Bicycling looks at Britain’s Rough Stuff Fellowship, the world’s oldest offroad bike club, and dedicated to extreme riding. Like biking to an Everest base camp.
Former Tour de France champ and banned doper Jan Ulrich was fined the equivalent of nearly $8,000 for attempting to strangle an escort while drunk and stoned in a German hotel room.
Great idea. A German politician says bicyclists should get an extra day of vacation because they’re healthier and use less sick time. Unless maybe we come down with a bad case of the bike flu, and have to call in sick to go for a bike ride.
At least there’s justice in Australia, where a drunk and stoned driver got a well-deserved ten years behind bars for killing a motorcycle cop who was escorting a charity bike ride; the schmuck had to have a friend blow into the interlock device on his car to get it to start. Which is what I’d call a really lousy friend.
The fifth stage of the Vuelta finished in a brief breakaway and a change in leadership. Do we really need to be spoiler-free for the Vuelta, since hardly anyone can actually watch it in this county?
A Belgian court hears that fallen cyclist Bjorg Lambrecht lost control of his bicycle when he hit a roadside reflector during the Tour of Poland earlier this month.
Repeat after me. If you’re stoned and carrying synthetic weed and meth on your bike, put a damn light on it already. No, bicycles haven’t returned to America’s streets; they were never gone.
And if your bike taillight is shaped like red testicles, take them off right now and go stand in the corner until we say you can come out.
Which may be never.
Vision Zero is still there, it’s just been incorporated into the Livable Streets website. https://ladotlivablestreets.org/programs/vision-zero
Regarding the article about the Arkansas version of the Idaho Stop law, I don’t understand why that is confusing to motorists. The rules for yielding right-of-way haven’t changed one iota, so the motorists don’t really even need to know that the law exists. All they have to do is assume that the bicyclists will behave as though they are required to treat stop lights and stop signs the same as motorists do.
I think they are making it more complicated than it really is, which may be due in part to the way the law is written. I don’t know exactly what the Arkansas law says, but when they were considering a similar law in Oregon recently they were making the law there a lot more confusing than it needed to be. The law had statements similar to “the bicyclist may treat a stop sign as a yield sign and, after slowing down and checking for cross traffic, proceed through the intersection if it is safe to do so”. Well duh, that is precisely what “yield” means. They only needed to say “the bicyclist may treat a stop sign as a yield sign”, and be done with it.

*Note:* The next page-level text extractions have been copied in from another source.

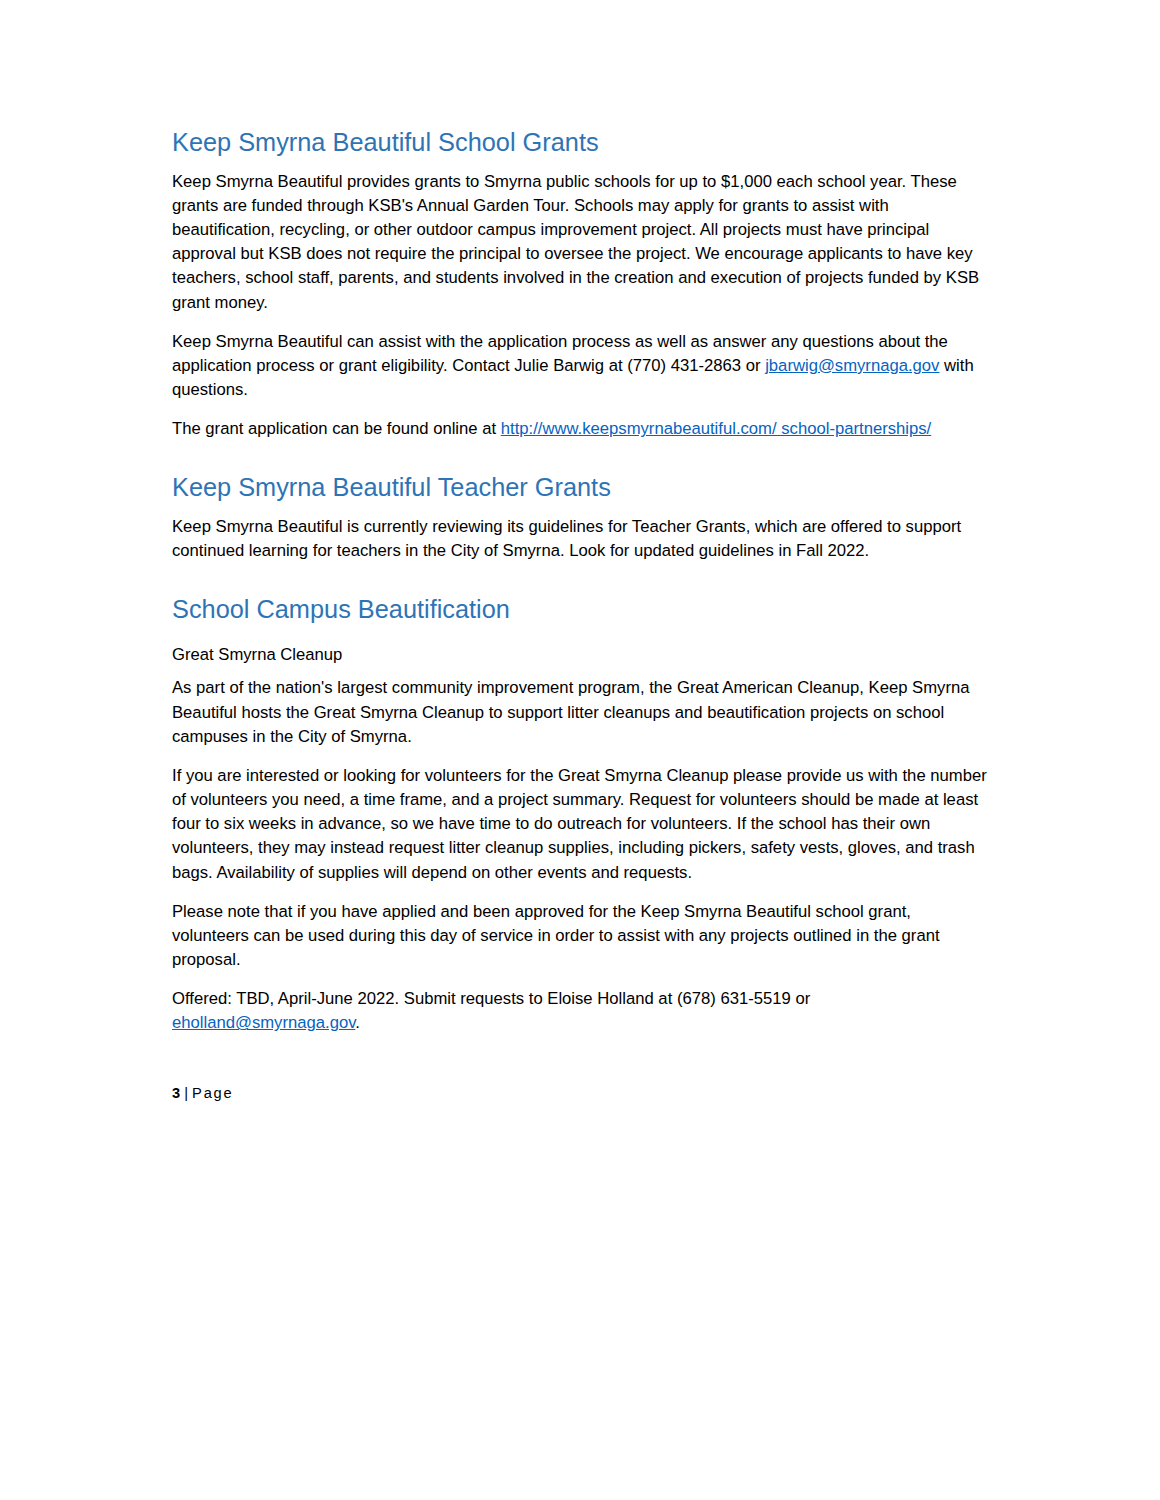Keep Smyrna Beautiful School Grants
Keep Smyrna Beautiful provides grants to Smyrna public schools for up to $1,000 each school year. These grants are funded through KSB's Annual Garden Tour. Schools may apply for grants to assist with beautification, recycling, or other outdoor campus improvement project. All projects must have principal approval but KSB does not require the principal to oversee the project. We encourage applicants to have key teachers, school staff, parents, and students involved in the creation and execution of projects funded by KSB grant money.
Keep Smyrna Beautiful can assist with the application process as well as answer any questions about the application process or grant eligibility. Contact Julie Barwig at (770) 431-2863 or jbarwig@smyrnaga.gov with questions.
The grant application can be found online at http://www.keepsmyrnabeautiful.com/ school-partnerships/
Keep Smyrna Beautiful Teacher Grants
Keep Smyrna Beautiful is currently reviewing its guidelines for Teacher Grants, which are offered to support continued learning for teachers in the City of Smyrna. Look for updated guidelines in Fall 2022.
School Campus Beautification
Great Smyrna Cleanup
As part of the nation's largest community improvement program, the Great American Cleanup, Keep Smyrna Beautiful hosts the Great Smyrna Cleanup to support litter cleanups and beautification projects on school campuses in the City of Smyrna.
If you are interested or looking for volunteers for the Great Smyrna Cleanup please provide us with the number of volunteers you need, a time frame, and a project summary. Request for volunteers should be made at least four to six weeks in advance, so we have time to do outreach for volunteers. If the school has their own volunteers, they may instead request litter cleanup supplies, including pickers, safety vests, gloves, and trash bags. Availability of supplies will depend on other events and requests.
Please note that if you have applied and been approved for the Keep Smyrna Beautiful school grant, volunteers can be used during this day of service in order to assist with any projects outlined in the grant proposal.
Offered: TBD, April-June 2022. Submit requests to Eloise Holland at (678) 631-5519 or eholland@smyrnaga.gov.
3 | Page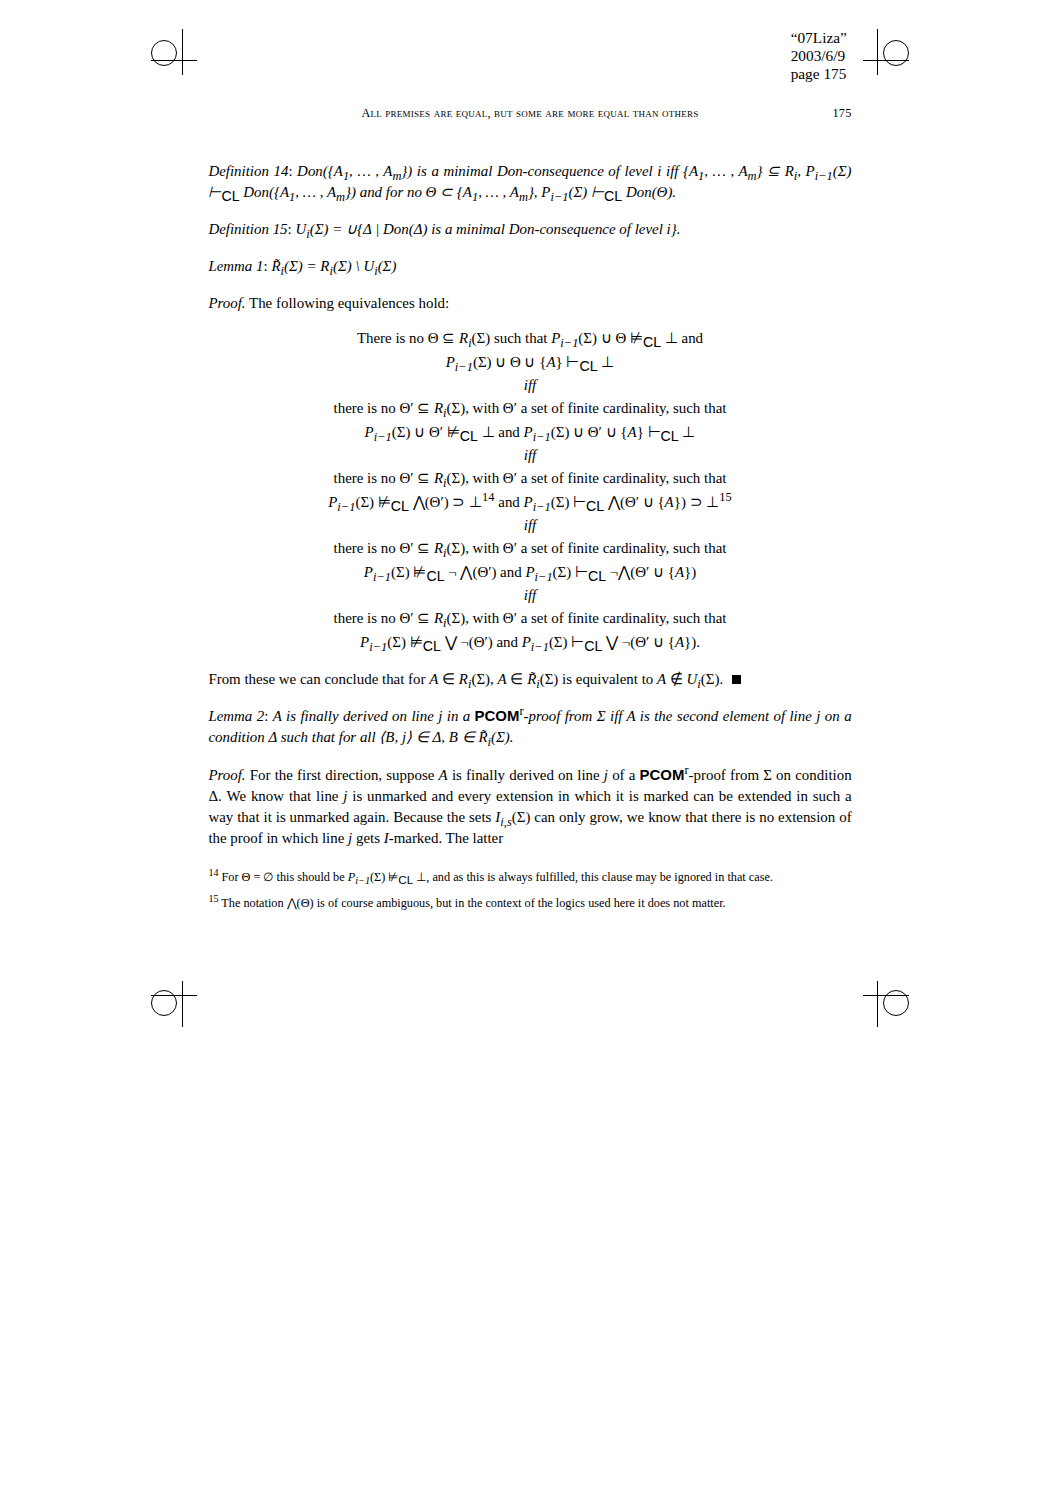“07Liza”
2003/6/9
page 175
All premises are equal, but some are more equal than others 175
Definition 14: Don({A1, … , Am}) is a minimal Don-consequence of level i iff {A1, … , Am} ⊆ Ri, Pi−1(Σ) ⊢CL Don({A1, … , Am}) and for no Θ ⊂ {A1, … , Am}, Pi−1(Σ) ⊢CL Don(Θ).
Definition 15: Ui(Σ) = ∪{Δ | Don(Δ) is a minimal Don-consequence of level i}.
Lemma 1: R̃i(Σ) = Ri(Σ) \ Ui(Σ)
Proof. The following equivalences hold:
There is no Θ ⊆ Ri(Σ) such that Pi−1(Σ) ∪ Θ ⊭CL ⊥ and Pi−1(Σ) ∪ Θ ∪ {A} ⊢CL ⊥ iff there is no Θ′ ⊆ Ri(Σ), with Θ′ a set of finite cardinality, such that Pi−1(Σ) ∪ Θ′ ⊭CL ⊥ and Pi−1(Σ) ∪ Θ′ ∪ {A} ⊢CL ⊥ iff there is no Θ′ ⊆ Ri(Σ), with Θ′ a set of finite cardinality, such that Pi−1(Σ) ⊭CL ⋀(Θ′) ⊃ ⊥14 and Pi−1(Σ) ⊢CL ⋀(Θ′ ∪ {A}) ⊃ ⊥15 iff there is no Θ′ ⊆ Ri(Σ), with Θ′ a set of finite cardinality, such that Pi−1(Σ) ⊭CL ¬ ⋀(Θ′) and Pi−1(Σ) ⊢CL ¬⋀(Θ′ ∪ {A}) iff there is no Θ′ ⊆ Ri(Σ), with Θ′ a set of finite cardinality, such that Pi−1(Σ) ⊭CL ⋁ ¬(Θ′) and Pi−1(Σ) ⊢CL ⋁ ¬(Θ′ ∪ {A}).
From these we can conclude that for A ∈ Ri(Σ), A ∈ R̃i(Σ) is equivalent to A ∉ Ui(Σ).
Lemma 2: A is finally derived on line j in a PCOMr-proof from Σ iff A is the second element of line j on a condition Δ such that for all ⟨B, j⟩ ∈ Δ, B ∈ R̃i(Σ).
Proof. For the first direction, suppose A is finally derived on line j of a PCOMr-proof from Σ on condition Δ. We know that line j is unmarked and every extension in which it is marked can be extended in such a way that it is unmarked again. Because the sets Ii,s(Σ) can only grow, we know that there is no extension of the proof in which line j gets I-marked. The latter
14 For Θ = ∅ this should be Pi−1(Σ) ⊭CL ⊥, and as this is always fulfilled, this clause may be ignored in that case.
15 The notation ⋀(Θ) is of course ambiguous, but in the context of the logics used here it does not matter.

Part of the confusion could also be due to the law being written by people who have never ridden a bike using the Idaho Stop rules. I ride that way all the time (even though it is still illegal in California) because it is profoundly inefficient, and also somewhat unsafe, to not ride that way. I just keep an eye out for cops while I am doing it. The motorists don’t know and don’t need to know that that is how I am riding.
yep I pretty much ride the same way in Mississippi and Tennessee. I mean, motorists already roll stops signs almost all the time. Obviously there’s far less of a hazard with a cyclist doing so than a motorist. I value my built-up momentum, so I do whatever I can to preserve as much of it as I can at intersection.